My next stop was an obvious one; the local Whole Foods on a Sunday morning. There was plenty of parking spots in the small lot, so I took up one and a half of them, further away from the entrance to the store. Everything was fine and dandy until the Raptor was upstaged, and probably out priced, by another vehicle that went on the same Whole Foods expedition.
On the inside
The cab of this SuperCrew Raptor is enormous. Those that haven’t been in a modern full-size truck, go drive one. The S-class has nothing on this. The front thrones will make even overly large people feel comfortable. The rear seat has more legroom than any other vehicle that I know of, including the LWB Range Rover. The fact that this vehicle was fitted with the luxury $9,365 802A package didn’t hurt things, either. That little check box on the order form adds heated and cooled front seats, upgraded lighting, all of the back-up and trailer assist goodies, and a nicely upgraded sound system, amongst many other things.

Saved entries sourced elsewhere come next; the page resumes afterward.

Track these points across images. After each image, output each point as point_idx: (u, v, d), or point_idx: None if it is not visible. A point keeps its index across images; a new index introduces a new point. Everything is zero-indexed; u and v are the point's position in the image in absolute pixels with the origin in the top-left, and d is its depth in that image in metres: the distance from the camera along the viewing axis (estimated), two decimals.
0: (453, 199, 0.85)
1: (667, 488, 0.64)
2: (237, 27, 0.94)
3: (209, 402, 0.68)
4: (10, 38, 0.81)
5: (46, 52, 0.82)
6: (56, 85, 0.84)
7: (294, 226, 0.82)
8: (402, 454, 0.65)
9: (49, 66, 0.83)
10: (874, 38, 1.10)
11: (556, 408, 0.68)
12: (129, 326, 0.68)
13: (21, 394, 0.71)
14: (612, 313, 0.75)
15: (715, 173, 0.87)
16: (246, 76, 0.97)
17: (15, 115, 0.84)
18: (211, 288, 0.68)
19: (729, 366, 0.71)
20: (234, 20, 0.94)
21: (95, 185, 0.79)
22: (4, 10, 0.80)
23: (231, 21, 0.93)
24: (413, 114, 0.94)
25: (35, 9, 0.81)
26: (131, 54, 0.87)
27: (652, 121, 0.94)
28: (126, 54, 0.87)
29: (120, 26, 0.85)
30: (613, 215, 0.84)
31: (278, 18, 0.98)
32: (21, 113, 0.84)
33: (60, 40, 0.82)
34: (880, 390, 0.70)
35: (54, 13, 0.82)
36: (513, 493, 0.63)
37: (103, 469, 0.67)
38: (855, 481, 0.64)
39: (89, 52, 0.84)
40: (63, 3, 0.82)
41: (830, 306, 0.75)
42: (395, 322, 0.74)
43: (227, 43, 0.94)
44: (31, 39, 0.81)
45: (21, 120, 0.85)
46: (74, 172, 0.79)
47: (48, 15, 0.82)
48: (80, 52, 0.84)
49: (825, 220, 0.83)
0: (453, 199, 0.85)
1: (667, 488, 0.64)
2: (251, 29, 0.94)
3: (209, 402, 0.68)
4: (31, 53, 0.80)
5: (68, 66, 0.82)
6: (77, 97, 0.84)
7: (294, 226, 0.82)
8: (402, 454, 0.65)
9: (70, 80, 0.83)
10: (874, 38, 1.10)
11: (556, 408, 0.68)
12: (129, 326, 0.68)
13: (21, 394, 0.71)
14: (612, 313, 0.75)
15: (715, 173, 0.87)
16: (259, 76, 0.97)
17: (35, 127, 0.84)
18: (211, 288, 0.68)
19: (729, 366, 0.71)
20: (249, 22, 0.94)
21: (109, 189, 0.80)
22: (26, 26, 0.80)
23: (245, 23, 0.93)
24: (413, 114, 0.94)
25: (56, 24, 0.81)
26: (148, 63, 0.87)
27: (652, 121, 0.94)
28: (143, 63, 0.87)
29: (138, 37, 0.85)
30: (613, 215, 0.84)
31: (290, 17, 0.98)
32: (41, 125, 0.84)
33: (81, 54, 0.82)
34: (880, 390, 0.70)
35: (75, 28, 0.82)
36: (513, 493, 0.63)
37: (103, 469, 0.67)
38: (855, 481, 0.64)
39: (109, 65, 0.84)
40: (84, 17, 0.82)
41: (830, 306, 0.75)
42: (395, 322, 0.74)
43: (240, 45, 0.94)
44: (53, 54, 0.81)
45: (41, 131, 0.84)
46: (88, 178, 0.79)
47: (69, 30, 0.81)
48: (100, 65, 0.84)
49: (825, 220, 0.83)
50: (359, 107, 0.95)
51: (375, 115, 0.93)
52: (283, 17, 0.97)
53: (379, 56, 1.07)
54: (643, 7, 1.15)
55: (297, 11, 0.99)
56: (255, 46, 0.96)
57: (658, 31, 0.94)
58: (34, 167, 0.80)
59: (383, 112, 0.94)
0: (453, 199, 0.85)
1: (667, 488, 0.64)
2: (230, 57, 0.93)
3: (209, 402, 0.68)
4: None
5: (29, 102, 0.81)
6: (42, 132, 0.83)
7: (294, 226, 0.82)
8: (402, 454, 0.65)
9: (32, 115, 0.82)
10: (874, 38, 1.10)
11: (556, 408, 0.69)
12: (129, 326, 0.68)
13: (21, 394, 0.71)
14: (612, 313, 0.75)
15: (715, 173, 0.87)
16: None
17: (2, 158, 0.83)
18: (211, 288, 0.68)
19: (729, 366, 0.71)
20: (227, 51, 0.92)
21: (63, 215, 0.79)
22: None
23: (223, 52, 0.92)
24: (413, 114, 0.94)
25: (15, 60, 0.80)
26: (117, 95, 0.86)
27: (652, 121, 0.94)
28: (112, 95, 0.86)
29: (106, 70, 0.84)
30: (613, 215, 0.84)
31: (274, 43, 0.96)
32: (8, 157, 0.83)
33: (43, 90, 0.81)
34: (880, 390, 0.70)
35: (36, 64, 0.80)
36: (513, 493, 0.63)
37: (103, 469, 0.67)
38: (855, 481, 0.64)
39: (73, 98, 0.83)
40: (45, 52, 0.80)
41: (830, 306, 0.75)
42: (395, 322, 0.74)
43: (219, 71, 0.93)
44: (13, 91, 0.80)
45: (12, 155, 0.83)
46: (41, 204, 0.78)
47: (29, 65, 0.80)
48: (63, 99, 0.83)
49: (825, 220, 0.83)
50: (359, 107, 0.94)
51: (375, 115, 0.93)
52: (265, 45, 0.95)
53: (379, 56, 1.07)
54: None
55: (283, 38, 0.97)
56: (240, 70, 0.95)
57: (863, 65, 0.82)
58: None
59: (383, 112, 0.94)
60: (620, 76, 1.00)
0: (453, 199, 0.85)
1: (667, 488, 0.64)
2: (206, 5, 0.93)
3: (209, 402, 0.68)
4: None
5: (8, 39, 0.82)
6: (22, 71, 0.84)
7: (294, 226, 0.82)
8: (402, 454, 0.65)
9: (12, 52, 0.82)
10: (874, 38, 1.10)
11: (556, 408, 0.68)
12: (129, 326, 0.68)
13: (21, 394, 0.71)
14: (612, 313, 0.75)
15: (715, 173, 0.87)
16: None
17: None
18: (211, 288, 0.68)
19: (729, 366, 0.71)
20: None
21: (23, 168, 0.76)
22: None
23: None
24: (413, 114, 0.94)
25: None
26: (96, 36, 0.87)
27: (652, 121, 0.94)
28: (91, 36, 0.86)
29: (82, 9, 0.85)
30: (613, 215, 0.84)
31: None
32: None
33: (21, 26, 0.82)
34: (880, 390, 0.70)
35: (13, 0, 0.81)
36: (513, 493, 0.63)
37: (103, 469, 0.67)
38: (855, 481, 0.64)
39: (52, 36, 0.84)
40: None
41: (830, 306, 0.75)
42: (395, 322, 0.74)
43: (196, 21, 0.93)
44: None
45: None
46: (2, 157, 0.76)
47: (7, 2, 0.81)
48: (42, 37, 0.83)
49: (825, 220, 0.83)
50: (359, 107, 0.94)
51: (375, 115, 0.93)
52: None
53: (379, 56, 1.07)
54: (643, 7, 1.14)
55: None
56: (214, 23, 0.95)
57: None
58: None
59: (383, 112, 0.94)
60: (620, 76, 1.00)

But there’s a problem. It came up on my weekly grocery run. I rolled out of the store with a shopping car packed with two dozen grocery bags. While all pickup trucks have large beds, only one has a trunk, and it’s not the Raptor. I could have just done something Clarkson-ian and put my groceries in the open bed, allowing them to roll around, possibly fall out, and then tell you how pickups suck. But I didn’t. Instead I raised the cushions of the rear seats, which yields a ton of floor space, and placed my groceries there. This would have been a problem if I had passengers.
On daddy duty
Being a parent means that you’re also a chauffeur. During my daughter’s 90-minute lacrosse practice I usually go to a coffee shop. I spend my time sitting in a small wooden chair, working on my laptop or watching something on my iPad. That didn’t happen when I had the Raptor. I got a thermos of coffee from home and made myself comfortable in the heated back seat. With my legs on the center console, I was very comfortable. Things would have been so much better if there was a fold-out table to rest my tablet on, but that’s asking a lot. Still, there were 12-volt, 120-volt, and USB sockets that allowed charging of just about anything.

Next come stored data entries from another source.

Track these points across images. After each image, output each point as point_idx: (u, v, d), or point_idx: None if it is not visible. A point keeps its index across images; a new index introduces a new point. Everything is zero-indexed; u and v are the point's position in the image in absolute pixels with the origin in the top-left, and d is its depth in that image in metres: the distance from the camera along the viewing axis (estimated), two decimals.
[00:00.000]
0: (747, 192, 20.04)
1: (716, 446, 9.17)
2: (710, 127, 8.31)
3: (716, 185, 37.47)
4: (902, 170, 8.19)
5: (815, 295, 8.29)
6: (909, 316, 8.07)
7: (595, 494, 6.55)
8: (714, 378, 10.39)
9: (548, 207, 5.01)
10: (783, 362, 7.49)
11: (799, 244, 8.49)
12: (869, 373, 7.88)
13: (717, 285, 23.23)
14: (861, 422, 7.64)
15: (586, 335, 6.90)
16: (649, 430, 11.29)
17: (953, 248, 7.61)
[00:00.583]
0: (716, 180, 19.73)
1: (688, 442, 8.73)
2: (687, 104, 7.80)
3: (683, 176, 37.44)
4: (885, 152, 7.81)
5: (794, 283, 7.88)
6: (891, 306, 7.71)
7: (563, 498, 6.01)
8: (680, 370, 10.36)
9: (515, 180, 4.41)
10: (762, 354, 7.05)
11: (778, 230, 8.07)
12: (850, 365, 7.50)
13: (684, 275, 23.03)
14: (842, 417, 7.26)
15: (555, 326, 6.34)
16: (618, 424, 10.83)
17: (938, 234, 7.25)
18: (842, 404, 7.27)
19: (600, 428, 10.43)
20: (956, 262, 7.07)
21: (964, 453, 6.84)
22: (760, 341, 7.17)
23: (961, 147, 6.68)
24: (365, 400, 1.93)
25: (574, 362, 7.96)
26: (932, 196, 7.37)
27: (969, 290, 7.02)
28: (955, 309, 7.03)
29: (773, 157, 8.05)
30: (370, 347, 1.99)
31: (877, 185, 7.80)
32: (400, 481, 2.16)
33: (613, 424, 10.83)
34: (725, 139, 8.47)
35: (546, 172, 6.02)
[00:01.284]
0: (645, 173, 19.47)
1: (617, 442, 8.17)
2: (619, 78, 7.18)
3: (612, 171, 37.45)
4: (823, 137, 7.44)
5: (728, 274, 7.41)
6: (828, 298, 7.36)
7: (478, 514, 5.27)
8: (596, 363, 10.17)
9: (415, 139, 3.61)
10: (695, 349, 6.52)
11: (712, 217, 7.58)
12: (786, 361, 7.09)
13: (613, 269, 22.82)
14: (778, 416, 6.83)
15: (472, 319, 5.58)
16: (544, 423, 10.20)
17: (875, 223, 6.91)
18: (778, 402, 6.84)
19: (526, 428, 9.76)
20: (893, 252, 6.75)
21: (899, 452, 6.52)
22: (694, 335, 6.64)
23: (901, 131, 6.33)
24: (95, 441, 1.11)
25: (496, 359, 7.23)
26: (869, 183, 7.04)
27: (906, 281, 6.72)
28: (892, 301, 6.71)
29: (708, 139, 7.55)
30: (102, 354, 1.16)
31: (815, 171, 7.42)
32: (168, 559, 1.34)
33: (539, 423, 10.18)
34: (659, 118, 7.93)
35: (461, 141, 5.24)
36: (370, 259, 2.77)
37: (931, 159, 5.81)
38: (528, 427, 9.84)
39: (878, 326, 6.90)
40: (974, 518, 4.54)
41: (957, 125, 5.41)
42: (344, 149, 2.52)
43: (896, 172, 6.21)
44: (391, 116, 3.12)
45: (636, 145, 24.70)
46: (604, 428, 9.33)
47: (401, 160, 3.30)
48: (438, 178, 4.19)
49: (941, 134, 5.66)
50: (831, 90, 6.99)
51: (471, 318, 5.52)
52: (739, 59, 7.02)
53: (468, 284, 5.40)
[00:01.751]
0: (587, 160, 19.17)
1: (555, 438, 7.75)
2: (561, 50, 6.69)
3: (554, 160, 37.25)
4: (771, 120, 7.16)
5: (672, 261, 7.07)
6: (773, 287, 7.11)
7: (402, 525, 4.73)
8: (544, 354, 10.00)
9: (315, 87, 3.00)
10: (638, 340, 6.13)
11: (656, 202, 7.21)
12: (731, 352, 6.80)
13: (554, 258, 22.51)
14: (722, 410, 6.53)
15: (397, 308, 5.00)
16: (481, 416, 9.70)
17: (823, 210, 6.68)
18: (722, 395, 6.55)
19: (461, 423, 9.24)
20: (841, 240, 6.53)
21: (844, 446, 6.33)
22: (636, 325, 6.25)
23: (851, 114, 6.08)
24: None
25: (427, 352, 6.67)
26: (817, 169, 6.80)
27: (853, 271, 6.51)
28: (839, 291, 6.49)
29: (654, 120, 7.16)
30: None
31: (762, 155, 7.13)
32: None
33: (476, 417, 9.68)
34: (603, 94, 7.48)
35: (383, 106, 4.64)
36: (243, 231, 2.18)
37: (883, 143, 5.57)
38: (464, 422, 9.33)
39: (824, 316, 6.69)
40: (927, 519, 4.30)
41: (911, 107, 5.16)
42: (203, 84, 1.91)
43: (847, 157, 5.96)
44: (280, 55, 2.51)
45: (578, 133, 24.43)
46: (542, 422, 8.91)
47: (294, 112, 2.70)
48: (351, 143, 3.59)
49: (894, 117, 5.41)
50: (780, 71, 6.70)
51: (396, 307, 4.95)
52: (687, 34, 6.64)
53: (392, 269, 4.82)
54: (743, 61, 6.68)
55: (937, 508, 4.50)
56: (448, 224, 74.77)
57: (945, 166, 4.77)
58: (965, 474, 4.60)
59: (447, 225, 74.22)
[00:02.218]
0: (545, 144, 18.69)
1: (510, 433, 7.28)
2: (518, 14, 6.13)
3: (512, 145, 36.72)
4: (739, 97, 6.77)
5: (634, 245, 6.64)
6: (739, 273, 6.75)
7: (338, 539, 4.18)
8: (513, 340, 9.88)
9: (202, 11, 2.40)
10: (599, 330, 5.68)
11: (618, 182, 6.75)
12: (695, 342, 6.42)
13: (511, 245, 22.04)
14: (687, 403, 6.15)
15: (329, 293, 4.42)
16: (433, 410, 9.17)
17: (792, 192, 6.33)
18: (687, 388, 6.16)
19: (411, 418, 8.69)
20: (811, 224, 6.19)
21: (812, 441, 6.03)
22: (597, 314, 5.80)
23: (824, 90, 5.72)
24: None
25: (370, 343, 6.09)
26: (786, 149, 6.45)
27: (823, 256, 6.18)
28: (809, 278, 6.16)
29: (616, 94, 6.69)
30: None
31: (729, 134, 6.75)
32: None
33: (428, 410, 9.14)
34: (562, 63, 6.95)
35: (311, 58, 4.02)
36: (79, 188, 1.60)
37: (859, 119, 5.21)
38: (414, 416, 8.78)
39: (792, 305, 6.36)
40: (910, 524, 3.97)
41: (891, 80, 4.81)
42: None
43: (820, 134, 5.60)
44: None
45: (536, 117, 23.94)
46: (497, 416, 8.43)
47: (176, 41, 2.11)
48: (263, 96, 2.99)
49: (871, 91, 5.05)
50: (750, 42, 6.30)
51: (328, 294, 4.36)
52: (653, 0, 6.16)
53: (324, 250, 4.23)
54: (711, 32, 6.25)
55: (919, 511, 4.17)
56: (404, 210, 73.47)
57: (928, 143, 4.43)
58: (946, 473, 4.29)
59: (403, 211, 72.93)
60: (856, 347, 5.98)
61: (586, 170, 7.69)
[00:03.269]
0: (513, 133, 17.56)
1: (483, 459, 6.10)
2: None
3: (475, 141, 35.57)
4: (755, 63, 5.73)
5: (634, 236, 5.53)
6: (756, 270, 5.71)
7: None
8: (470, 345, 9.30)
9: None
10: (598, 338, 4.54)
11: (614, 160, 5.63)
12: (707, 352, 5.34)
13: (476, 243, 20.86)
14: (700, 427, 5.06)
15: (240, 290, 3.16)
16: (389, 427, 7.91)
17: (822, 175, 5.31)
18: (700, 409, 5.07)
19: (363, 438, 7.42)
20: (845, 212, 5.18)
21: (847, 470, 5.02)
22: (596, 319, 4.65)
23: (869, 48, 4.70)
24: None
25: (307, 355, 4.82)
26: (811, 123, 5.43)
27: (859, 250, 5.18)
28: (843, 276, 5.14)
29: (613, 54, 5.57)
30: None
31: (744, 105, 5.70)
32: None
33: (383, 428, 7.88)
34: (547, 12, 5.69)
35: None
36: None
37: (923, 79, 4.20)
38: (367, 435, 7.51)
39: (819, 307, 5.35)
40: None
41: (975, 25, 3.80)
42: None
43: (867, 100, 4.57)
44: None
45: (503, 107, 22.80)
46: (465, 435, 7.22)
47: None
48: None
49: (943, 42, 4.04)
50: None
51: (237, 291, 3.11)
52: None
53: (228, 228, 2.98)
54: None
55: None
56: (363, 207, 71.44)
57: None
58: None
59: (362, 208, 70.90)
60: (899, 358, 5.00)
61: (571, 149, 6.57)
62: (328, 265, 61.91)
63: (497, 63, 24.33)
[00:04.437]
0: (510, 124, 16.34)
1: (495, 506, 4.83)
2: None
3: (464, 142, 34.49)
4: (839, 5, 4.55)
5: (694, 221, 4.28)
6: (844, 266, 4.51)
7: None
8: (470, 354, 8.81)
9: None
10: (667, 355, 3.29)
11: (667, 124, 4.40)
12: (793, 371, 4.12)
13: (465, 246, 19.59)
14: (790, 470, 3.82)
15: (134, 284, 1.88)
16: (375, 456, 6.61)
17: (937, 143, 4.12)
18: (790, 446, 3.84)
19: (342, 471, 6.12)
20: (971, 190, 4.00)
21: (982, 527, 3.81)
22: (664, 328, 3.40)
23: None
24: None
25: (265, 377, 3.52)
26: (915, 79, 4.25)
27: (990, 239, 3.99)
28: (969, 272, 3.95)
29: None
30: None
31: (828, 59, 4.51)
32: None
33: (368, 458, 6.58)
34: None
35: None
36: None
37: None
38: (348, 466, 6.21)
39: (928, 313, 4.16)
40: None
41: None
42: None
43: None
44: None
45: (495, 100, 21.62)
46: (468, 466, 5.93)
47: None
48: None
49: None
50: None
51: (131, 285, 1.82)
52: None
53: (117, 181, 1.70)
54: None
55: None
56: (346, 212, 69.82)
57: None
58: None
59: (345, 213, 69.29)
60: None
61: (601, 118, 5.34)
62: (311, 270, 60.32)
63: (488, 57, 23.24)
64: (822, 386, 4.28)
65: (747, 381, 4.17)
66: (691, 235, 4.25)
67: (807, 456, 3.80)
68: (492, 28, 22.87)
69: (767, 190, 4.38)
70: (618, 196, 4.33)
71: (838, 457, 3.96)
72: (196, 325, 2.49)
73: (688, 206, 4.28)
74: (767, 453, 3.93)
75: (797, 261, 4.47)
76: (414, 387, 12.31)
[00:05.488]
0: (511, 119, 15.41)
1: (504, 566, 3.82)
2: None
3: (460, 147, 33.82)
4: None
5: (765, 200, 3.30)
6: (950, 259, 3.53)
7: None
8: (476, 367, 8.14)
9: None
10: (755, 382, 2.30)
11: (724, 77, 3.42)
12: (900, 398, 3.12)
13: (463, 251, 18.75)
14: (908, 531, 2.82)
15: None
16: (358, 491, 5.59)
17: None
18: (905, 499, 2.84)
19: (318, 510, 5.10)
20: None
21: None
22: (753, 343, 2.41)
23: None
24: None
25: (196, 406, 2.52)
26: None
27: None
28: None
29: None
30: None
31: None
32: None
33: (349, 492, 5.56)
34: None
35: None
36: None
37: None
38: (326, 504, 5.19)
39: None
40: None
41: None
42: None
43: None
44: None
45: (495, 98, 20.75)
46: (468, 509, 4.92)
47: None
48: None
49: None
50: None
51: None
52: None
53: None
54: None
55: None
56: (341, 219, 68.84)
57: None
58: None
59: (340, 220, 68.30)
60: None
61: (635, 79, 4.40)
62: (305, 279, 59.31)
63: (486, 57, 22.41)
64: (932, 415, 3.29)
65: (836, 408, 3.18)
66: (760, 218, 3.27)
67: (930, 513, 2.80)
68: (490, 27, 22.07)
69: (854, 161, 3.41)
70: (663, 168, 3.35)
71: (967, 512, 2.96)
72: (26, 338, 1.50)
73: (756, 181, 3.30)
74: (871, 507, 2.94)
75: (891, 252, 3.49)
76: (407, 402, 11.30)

The roads around Boston in these late-winter times, and any other time really, are filled with potholes. There are many of them and some are huge. The city does a decent job filling the biggest ones but new ones are created seemingly overnight. The great news is that in the Raptor you won’t give a shit about any potholes. Those meaty 35-inch BFGoodrich KO2s suspended on new-and-improved-for-2019 Fox shocks will just power over any pothole with authority. One could say that driving around Boston is like an off-road race and the Raptor is the best vehicle for it.
This boy is w i d e
The Raptor is over 86-inches wide. That is so wide that is requires the federally mandated clearance lights. This width, at least at first, can be intimating to the driver and traffic lanes and old city streets will seem far more narrow than you remember. The good news is that the seat can be adjusted very high and the large, low windows provide excellent visibility. The ability to see over even large SUVs will make you grin.
Street parking requires patience and luck. Luck is needed to find a spot big enough and patience is required to fit this big, wide beast into those spots. When I parked behind a Jeep Wrangler, the Raptor seemed a foot wider, because it is. For those who frequently park in tight places, it’s best to opt for the package that has 360-degree cameras.
Despite its purpose, most Raptors will be never experience their intended destination and use. And that is perfectly fine if slightly sad. But the current state of our roads will sure as heck give the Raptor’s suspension and tires a workout. Having 450-horsepower on tap doesn’t hurt, either. On the open highway the Raptor is a smooth cruiser that can switch lanes like a sport sedan. Sometime ago I said that the Raptor would be the first vehicle I’d buy after winning a lottery. After living with this monster for a week I stand by that statement more than ever. It’s an absolutely amazing vehicle, even if you live in the big city.
[Disclaimer: Ford tossed us the keys to the Raptor and included a tank of fuel.]